“Innanzitutto, deve essere ribadita la centralità e l’importanza di una nuova PAC. Mentre qualcuno vorrebbe sminuirla o indebolirla, oggi più che mai le altre aree del mondo e i Paesi terzi stanno investendo massicciamente negli aiuti ai propri coltivatori; noi dobbiamo fare altrettanto. Al primo posto, quindi, ci sono le risorse. È inaccettabile che, con il pretesto di un fondo per la competitività, si sottraggano fondi alle politiche tradizionali come la PAC e la coesione per finanziare strumenti che, di fatto, nascondono investimenti in armamenti e che accentrano la gestione delle risorse nelle mani della Commissione Europea, sottraendola agli Stati membri”
Così Luigi Scordamaglia, Ad Filiera Italia, a margine dell’evento “Verso la PAC 2028-2034” organizzato a Roma.
In secondo luogo, i giovani devono essere protagonisti. Le misure facoltative non sono più sufficienti: servono vincoli obbligatori. Per noi di Coldiretti e per l’Italia, è fondamentale introdurre veri meccanismi di sostegno che aiutino le nuove generazioni non solo nella fase di avvio dell’attività, ma anche nel consolidamento negli anni successivi, garantendo la loro permanenza nel settore e la loro competitività.

• Materiale di studio:
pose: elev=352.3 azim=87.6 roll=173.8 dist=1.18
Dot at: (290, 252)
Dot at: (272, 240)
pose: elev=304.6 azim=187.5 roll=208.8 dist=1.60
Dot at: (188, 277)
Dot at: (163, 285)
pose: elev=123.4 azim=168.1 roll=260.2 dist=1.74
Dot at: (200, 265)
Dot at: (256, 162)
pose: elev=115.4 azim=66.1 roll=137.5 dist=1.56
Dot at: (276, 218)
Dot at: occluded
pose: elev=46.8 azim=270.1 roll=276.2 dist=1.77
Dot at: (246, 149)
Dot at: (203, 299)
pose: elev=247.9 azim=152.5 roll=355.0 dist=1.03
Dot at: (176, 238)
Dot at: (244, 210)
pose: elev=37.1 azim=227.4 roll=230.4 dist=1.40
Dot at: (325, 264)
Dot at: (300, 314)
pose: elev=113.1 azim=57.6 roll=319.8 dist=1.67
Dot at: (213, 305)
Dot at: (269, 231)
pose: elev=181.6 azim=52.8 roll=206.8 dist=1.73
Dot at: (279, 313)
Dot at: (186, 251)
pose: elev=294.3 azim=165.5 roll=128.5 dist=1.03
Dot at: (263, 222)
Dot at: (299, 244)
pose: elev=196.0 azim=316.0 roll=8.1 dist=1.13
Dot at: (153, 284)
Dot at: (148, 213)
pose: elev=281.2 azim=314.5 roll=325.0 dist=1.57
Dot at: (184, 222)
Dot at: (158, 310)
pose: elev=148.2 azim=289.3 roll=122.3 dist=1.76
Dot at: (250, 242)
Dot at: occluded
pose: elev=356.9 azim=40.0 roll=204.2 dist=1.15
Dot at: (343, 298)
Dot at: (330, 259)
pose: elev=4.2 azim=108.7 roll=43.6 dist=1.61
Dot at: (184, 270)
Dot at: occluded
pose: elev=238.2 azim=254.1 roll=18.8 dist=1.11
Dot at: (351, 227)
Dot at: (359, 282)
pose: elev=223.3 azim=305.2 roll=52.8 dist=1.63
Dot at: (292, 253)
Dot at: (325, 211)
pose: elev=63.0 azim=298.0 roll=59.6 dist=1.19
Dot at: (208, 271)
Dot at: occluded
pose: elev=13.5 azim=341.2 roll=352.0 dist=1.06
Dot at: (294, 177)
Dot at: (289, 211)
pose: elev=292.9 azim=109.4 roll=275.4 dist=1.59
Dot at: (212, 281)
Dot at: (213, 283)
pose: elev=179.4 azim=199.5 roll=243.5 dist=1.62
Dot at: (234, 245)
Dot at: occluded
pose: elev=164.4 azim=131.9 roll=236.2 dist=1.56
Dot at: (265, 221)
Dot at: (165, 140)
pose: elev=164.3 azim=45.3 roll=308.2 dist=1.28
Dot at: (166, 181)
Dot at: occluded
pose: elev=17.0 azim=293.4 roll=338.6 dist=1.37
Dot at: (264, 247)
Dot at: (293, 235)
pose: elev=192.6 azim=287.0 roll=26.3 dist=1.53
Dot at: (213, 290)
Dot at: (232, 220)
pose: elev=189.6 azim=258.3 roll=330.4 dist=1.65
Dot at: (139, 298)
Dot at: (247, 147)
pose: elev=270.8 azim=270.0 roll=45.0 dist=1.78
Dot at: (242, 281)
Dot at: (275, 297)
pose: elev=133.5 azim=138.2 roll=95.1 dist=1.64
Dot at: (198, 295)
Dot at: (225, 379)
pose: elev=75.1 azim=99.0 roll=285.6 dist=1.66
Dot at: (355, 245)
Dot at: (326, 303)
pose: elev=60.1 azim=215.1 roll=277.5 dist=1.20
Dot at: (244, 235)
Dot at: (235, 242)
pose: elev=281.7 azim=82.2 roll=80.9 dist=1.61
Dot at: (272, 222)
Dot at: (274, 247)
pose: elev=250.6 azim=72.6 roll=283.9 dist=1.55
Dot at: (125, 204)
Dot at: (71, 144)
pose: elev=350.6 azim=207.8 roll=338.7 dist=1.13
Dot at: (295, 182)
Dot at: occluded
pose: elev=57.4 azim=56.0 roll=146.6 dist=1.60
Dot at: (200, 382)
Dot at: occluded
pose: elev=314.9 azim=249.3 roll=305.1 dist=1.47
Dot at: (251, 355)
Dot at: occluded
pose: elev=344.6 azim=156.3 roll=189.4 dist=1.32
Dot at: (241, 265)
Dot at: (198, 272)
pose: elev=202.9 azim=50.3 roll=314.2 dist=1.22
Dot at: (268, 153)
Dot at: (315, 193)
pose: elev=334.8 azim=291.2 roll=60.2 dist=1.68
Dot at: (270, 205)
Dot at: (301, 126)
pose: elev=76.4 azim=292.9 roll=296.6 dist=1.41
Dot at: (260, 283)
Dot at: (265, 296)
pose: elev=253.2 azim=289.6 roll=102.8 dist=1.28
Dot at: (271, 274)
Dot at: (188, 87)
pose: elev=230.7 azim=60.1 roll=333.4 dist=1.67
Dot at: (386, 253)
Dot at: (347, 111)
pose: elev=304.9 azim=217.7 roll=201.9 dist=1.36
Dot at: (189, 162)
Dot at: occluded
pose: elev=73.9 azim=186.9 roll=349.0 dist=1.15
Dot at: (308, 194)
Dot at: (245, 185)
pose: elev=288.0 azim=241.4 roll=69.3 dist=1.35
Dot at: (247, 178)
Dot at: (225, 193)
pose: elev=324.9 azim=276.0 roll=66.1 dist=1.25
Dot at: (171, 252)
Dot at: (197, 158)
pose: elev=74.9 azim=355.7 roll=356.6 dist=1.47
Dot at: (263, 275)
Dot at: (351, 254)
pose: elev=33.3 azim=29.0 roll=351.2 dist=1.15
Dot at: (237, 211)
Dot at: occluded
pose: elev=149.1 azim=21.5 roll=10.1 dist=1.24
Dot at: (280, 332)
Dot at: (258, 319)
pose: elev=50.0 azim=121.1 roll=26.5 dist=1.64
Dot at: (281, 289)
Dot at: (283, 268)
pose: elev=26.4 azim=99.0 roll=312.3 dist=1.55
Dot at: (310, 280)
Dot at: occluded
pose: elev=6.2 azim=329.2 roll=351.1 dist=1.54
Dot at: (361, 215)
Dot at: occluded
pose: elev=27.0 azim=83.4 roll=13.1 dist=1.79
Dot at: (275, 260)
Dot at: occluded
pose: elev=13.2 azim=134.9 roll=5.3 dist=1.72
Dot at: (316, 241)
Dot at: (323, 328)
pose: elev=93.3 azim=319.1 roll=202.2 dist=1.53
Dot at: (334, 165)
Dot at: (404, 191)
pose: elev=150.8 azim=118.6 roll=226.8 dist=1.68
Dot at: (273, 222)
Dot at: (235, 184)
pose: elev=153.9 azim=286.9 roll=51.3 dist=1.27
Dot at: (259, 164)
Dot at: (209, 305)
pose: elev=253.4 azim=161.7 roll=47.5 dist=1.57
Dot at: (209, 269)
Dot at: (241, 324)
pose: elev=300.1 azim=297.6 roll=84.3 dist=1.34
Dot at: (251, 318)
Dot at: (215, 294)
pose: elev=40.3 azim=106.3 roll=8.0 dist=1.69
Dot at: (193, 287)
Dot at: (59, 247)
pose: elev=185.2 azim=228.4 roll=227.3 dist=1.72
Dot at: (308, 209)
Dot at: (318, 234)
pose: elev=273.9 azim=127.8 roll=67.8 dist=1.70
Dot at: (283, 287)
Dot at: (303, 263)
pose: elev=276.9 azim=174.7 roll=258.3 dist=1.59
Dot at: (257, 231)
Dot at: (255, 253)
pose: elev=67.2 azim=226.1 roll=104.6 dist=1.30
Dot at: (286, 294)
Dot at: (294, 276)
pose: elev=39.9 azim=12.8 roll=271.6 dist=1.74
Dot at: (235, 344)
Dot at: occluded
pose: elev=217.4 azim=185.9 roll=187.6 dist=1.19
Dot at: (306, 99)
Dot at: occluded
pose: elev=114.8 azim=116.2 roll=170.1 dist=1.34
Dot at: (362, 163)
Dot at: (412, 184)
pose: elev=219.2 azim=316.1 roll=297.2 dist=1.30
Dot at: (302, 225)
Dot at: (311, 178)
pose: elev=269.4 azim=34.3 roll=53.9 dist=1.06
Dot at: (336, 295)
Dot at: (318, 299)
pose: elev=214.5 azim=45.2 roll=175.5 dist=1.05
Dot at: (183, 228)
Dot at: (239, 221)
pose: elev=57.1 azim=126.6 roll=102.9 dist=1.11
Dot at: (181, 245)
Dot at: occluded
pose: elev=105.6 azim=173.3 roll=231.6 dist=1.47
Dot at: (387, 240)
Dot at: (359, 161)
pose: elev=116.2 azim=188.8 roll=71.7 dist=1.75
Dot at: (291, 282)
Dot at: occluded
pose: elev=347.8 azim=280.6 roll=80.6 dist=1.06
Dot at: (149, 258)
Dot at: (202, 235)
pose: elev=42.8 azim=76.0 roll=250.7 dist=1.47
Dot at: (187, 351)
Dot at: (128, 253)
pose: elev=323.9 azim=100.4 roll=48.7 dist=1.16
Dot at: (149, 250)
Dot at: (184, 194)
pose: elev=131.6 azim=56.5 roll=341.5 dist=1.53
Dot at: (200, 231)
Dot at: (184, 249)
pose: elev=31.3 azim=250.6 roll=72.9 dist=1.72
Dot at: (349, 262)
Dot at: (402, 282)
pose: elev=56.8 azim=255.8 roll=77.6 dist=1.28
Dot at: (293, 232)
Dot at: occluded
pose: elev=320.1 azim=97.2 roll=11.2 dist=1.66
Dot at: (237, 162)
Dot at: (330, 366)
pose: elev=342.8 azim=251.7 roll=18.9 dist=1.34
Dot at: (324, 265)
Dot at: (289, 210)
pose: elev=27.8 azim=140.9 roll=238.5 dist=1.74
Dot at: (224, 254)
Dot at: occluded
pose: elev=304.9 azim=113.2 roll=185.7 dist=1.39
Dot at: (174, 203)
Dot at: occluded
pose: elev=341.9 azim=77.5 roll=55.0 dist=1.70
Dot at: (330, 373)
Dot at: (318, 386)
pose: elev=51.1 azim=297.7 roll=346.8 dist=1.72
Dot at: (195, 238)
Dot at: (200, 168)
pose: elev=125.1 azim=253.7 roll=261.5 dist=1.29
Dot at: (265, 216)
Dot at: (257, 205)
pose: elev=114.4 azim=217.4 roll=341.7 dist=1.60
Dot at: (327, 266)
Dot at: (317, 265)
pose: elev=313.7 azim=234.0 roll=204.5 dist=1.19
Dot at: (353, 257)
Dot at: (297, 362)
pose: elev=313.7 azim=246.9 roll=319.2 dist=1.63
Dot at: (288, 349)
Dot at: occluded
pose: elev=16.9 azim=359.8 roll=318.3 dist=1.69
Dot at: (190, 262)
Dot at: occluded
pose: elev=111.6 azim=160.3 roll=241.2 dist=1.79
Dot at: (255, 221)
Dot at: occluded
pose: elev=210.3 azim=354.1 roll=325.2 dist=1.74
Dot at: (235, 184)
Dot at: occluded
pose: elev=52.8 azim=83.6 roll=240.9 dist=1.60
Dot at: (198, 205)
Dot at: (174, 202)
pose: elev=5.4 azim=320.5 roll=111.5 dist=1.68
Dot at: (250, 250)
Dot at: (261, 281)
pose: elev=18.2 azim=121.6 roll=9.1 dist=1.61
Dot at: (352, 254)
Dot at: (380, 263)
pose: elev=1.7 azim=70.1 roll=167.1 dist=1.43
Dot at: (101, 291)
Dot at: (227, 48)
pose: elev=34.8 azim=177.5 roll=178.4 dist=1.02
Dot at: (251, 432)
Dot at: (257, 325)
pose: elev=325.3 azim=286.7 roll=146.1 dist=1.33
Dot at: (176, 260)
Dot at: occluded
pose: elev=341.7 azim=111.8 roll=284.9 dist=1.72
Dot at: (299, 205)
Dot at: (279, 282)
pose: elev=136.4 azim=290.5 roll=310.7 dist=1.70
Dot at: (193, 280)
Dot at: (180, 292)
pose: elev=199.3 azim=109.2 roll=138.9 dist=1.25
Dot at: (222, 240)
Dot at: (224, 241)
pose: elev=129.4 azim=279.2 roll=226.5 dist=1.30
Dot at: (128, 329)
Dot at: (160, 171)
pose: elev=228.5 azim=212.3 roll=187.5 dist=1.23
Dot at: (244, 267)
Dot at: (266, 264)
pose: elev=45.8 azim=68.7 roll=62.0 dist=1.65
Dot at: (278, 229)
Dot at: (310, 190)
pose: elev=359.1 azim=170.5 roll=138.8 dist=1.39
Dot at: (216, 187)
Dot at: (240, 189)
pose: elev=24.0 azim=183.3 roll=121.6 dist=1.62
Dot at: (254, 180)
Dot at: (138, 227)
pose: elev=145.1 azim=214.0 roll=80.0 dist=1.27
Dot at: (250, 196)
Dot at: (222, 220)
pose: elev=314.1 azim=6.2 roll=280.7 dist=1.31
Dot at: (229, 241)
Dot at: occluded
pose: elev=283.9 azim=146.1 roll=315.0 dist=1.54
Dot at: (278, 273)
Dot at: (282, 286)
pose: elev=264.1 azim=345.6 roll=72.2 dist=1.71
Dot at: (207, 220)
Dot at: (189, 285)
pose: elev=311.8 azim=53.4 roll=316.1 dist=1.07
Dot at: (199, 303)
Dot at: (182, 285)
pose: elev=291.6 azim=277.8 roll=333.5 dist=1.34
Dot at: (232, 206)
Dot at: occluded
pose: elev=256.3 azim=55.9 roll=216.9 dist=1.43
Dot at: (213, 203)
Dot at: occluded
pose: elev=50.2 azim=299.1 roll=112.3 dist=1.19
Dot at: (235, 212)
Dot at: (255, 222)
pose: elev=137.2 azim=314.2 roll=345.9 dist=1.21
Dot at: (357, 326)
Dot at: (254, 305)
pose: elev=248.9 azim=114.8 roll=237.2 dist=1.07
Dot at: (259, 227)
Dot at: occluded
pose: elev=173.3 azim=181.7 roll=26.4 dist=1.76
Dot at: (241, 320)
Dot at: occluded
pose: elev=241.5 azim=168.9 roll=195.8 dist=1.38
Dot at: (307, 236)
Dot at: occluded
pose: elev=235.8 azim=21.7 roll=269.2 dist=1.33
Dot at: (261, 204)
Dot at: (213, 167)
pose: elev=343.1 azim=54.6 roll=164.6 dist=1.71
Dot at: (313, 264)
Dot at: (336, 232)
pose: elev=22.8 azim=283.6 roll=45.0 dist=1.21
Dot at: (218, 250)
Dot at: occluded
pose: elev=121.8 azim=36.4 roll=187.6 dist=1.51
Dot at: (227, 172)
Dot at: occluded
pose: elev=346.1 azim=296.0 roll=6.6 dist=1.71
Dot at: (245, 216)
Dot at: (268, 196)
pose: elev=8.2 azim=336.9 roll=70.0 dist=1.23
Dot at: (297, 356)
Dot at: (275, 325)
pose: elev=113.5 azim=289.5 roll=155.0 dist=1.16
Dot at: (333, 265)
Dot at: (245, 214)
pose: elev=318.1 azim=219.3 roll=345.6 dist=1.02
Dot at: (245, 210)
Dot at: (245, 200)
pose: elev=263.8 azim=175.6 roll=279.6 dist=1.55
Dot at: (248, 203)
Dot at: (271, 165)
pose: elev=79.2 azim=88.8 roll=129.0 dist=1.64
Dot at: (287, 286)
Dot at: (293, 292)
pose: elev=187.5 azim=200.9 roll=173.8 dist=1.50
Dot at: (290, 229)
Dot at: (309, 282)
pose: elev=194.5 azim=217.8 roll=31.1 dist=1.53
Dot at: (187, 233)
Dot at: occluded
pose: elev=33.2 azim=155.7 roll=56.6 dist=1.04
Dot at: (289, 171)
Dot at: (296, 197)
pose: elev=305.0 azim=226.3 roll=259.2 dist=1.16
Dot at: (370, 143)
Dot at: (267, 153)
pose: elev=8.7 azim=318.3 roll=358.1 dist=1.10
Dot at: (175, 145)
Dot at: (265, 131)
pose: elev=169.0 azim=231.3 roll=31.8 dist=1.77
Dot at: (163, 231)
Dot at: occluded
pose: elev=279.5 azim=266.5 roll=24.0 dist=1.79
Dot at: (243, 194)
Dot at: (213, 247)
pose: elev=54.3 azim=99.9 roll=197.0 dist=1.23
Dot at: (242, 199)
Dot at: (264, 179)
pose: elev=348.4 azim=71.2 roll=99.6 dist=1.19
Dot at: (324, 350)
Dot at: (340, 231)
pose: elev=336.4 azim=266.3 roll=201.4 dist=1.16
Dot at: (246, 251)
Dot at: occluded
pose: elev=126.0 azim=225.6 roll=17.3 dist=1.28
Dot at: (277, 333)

• Compito assegnato 1: Riscrivi in forma più breve il paragrafo del testo sulla PAC che comincia con «In secondo luogo, i giovani», conservandone i fatti principali.
• Compito assegnato 2: Trascrivi dal testo sulla PAC il passo compreso tra "Così Luigi Scordamaglia, Ad" e "la loro competitività.", estremi inclusi.

• Risultato 1: I giovani devono essere protagonisti e le misure facoltative non bastano più: servono vincoli obbligatori. Per Coldiretti e per l'Italia occorrono veri meccanismi di sostegno alle nuove generazioni, sia all'avvio dell'attività sia nel consolidamento degli anni successivi. Questi meccanismi devono garantirne la permanenza nel settore e la competitività.

• Risultato 2:
Così Luigi Scordamaglia, Ad Filiera Italia, a margine dell’evento “Verso la PAC 2028-2034” organizzato a Roma.
In secondo luogo, i giovani devono essere protagonisti. Le misure facoltative non sono più sufficienti: servono vincoli obbligatori. Per noi di Coldiretti e per l’Italia, è fondamentale introdurre veri meccanismi di sostegno che aiutino le nuove generazioni non solo nella fase di avvio dell’attività, ma anche nel consolidamento negli anni successivi, garantendo la loro permanenza nel settore e la loro competitività.